Debatten um die Standortbestimmung und Identitätsfindung
Von Beginn an stand die Frage nach der Ausrichtung der Philosophischen Fakultät im Mittelpunkt der Diskussionen. Dabei hatten Hochschule und Ministerium jeweils eigene Vorstellungen, welchem Schwerpunkt die Geisteswissenschaftliche Ausbildung gerecht werden sollte. Von der Hochschule in erster Linie als sinnvolle Ergänzung der Natur- und Ingenieursfächer gedacht, stand für das Ministerium die Entlastung der Lehrerausbildung an den anderen Universitäten Nordrhein-Westfalens im Mittelpunkt. Die Mitglieder der Philosophischen Fakultät vertraten eine Position, die die beiden Standpunkte miteinander verbinden und gleichzeitig die Eigenständigkeit der Fakultät hervorheben sollte:
“Diese Fakultät muss so beschaffen sein, dass sie a) in sich als Philosophische Fakultät bestehen kann, b) ihren spezifischen Aufgaben der Ergänzung der Natur- und Ingenieurwissenschaften in Richtung auf die Probleme des Humanen hin gerecht zu werden.”
Hans-Martin Klinkenberg: Entwurf zum Ausbau der Philosophischen Fakultät an der RWTH Aachen, 1965 (12053)
“Ich stimme mit Ihnen […] völlig überein, daß es nicht damit getan sein kann, sich mit der Existenz als Lehrerausbildungstätte oder als Phil.Fak. zweiten Ranges (im Vergleich mit anderen im Lande) zu begnügen – die Verbindung mit der Technik muss als Positivum gesehen werden”

#### DATENAUSZUG:
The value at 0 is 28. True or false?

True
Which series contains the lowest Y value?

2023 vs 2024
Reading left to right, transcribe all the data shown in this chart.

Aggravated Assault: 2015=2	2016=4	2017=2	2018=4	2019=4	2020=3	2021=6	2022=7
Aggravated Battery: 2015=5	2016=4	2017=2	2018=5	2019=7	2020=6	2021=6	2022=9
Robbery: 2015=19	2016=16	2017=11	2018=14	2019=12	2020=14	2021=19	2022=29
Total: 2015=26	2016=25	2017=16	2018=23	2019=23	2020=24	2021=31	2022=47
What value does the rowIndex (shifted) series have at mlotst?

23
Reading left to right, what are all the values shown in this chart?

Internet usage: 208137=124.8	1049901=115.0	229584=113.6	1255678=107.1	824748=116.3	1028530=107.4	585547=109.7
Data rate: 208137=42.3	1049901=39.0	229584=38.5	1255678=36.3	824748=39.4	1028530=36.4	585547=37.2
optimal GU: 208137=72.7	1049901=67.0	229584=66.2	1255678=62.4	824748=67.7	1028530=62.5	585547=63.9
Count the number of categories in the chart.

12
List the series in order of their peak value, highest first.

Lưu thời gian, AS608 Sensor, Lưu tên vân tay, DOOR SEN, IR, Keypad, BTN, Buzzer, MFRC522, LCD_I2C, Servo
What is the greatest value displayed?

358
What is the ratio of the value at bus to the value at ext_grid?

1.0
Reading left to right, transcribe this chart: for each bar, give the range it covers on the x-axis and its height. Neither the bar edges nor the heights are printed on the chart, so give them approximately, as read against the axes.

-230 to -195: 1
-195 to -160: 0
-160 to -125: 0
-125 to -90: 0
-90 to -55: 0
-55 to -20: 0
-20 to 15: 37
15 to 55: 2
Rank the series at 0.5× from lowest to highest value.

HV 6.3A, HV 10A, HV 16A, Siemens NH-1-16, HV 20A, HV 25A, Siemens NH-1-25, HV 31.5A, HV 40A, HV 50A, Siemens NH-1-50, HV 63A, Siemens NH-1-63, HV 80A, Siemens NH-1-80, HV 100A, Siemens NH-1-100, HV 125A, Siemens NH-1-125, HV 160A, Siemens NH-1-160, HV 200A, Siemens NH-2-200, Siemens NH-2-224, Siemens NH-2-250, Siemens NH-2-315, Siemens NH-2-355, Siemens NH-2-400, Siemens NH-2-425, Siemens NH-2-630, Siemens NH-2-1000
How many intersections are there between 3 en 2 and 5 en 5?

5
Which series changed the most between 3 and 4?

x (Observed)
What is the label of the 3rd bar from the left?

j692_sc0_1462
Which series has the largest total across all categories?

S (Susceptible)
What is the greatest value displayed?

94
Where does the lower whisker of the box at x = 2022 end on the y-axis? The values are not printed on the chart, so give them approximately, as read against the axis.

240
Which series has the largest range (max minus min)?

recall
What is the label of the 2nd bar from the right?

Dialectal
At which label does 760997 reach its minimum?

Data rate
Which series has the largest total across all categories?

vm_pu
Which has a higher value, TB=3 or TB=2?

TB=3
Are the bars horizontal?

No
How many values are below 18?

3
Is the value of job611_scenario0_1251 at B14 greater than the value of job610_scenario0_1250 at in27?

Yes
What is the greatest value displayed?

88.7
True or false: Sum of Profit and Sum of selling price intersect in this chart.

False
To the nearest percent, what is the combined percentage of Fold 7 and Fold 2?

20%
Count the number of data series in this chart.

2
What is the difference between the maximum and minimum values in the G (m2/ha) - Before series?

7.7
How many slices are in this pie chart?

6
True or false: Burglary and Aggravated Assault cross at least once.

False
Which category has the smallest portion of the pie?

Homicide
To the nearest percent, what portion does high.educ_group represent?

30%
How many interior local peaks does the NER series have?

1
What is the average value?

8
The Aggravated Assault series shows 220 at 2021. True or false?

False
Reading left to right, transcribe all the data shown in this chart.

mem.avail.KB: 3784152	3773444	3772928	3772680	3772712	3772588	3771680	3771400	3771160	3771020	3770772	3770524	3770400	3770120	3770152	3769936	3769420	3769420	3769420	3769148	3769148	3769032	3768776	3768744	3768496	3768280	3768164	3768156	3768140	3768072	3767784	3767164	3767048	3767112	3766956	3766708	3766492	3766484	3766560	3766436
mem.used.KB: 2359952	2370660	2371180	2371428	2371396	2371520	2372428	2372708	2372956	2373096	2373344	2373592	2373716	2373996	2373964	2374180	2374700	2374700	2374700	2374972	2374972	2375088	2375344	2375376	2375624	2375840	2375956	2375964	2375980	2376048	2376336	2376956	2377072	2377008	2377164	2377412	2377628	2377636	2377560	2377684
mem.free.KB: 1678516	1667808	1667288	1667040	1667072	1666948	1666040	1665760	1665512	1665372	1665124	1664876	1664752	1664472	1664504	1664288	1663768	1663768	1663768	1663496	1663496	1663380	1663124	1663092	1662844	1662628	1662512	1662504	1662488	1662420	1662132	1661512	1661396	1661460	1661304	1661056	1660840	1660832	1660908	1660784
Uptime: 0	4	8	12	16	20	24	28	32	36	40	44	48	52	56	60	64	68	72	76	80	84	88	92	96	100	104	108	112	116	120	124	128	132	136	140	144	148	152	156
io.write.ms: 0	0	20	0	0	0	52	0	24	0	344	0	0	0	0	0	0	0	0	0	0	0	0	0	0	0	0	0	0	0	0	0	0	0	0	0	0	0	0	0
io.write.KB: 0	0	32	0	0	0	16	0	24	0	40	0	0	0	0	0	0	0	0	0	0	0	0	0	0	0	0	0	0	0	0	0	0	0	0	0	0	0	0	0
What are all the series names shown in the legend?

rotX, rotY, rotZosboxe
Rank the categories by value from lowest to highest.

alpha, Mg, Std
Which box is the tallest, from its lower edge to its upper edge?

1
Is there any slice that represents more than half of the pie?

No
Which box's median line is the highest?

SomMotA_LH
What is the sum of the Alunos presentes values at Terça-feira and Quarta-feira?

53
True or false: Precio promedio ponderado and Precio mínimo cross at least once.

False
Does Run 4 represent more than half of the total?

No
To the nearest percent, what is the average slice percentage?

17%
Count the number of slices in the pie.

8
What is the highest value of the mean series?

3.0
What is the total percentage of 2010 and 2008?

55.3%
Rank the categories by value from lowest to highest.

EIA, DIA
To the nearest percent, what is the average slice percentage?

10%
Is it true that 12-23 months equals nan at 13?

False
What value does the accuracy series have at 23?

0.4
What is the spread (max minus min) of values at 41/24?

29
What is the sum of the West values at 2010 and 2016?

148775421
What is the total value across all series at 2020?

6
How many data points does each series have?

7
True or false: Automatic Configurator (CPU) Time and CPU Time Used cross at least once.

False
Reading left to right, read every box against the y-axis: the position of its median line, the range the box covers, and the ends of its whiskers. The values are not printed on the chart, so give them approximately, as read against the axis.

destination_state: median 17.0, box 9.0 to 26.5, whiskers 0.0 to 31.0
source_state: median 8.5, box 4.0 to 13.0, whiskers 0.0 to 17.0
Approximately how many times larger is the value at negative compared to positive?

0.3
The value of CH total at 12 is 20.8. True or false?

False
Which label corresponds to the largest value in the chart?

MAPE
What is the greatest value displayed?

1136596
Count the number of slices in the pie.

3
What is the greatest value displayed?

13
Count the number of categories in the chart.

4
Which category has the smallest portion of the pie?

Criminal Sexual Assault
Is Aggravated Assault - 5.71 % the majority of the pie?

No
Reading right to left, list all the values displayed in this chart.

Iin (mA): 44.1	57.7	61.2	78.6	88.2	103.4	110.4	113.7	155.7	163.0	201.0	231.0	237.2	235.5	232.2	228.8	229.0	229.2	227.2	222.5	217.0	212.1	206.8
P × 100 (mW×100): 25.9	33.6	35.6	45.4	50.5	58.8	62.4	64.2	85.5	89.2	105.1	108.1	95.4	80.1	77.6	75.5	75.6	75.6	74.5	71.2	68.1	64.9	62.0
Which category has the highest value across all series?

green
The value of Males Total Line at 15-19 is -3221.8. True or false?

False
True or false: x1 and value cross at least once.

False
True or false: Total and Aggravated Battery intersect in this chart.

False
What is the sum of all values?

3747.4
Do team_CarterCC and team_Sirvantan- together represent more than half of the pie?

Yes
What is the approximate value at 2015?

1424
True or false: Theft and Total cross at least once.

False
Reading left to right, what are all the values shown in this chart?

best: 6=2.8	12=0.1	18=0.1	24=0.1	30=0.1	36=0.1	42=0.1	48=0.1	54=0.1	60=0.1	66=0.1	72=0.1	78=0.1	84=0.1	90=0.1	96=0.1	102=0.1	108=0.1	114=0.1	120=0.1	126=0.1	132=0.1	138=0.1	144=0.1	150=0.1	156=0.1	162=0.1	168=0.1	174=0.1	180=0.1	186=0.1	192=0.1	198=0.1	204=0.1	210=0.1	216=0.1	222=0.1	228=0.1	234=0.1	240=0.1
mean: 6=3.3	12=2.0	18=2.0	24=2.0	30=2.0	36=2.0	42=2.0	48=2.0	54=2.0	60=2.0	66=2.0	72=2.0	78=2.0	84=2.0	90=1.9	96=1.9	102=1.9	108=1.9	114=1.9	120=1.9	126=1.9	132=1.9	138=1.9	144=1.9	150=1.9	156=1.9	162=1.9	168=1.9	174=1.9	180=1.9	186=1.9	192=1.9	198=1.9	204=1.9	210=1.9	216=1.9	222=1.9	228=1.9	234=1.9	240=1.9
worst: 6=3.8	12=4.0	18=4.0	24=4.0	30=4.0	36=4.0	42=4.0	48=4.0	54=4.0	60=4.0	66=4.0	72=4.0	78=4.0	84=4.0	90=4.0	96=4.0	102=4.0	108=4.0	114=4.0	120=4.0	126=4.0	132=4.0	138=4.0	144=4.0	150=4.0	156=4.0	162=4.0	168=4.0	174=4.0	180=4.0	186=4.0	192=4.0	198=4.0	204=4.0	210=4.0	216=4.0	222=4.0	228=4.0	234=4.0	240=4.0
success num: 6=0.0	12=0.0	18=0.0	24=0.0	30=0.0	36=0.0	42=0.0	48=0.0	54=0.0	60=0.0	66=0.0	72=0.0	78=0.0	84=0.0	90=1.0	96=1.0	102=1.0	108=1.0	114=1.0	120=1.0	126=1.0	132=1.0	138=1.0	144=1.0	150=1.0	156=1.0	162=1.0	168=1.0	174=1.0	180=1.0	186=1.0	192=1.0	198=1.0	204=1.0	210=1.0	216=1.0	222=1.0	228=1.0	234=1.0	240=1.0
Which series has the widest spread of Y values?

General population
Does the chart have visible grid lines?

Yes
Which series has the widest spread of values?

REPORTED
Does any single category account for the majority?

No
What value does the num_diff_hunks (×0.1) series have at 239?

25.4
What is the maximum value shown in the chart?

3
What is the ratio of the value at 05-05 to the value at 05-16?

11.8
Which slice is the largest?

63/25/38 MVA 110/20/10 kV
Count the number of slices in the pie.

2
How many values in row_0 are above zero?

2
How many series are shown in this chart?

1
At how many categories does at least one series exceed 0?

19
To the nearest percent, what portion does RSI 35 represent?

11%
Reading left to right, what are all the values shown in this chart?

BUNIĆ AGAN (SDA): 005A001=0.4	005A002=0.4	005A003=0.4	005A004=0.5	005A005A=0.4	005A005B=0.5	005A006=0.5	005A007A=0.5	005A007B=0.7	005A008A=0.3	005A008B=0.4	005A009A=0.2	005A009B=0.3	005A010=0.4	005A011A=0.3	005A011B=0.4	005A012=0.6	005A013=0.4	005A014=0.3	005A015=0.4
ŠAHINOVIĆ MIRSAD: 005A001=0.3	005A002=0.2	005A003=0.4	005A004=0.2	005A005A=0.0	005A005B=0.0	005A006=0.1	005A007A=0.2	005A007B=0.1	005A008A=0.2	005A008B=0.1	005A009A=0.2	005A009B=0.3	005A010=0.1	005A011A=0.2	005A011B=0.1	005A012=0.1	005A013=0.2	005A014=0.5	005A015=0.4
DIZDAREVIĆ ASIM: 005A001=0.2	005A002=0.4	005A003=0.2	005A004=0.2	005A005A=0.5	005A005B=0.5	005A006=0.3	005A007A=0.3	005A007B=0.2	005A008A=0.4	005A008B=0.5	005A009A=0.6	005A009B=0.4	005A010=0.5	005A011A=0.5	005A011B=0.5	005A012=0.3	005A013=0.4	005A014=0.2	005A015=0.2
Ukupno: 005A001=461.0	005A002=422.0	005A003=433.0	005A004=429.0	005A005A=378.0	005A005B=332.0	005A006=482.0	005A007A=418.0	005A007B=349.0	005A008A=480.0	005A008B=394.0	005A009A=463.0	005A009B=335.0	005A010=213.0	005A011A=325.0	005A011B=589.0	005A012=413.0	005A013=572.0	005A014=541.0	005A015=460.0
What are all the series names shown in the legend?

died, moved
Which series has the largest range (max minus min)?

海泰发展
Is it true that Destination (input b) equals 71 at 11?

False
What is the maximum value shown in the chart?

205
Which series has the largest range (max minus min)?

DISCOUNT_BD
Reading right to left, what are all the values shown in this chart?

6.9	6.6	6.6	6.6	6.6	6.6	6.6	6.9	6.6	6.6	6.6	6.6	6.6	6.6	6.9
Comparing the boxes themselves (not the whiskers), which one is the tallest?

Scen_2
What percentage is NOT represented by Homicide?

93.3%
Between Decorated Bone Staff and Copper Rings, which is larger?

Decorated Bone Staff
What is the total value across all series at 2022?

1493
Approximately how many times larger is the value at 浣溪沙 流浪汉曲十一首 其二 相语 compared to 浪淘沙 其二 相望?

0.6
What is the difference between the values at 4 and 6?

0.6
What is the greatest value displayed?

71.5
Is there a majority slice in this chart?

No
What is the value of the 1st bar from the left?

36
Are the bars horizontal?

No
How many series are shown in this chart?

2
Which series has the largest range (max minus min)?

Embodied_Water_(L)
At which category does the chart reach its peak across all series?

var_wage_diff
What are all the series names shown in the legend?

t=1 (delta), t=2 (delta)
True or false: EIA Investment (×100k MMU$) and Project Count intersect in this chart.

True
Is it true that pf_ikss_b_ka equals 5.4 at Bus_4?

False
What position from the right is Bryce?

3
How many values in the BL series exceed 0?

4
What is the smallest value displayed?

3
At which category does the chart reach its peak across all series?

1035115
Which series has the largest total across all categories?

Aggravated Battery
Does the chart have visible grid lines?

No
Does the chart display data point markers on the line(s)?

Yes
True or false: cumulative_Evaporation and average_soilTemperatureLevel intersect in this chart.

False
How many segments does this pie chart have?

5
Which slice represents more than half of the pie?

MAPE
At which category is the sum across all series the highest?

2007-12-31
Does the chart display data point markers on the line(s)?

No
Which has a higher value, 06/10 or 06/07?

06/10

#### AUFGABENSTELLUNG:
Nenne, was laut dem Dokumentausschnitt für das Ministerium bei der Ausrichtung der Philosophischen Fakultät im Mittelpunkt stand.

#### LÖSUNG:
Die Entlastung der Lehrerausbildung an den anderen Universitäten Nordrhein-Westfalens.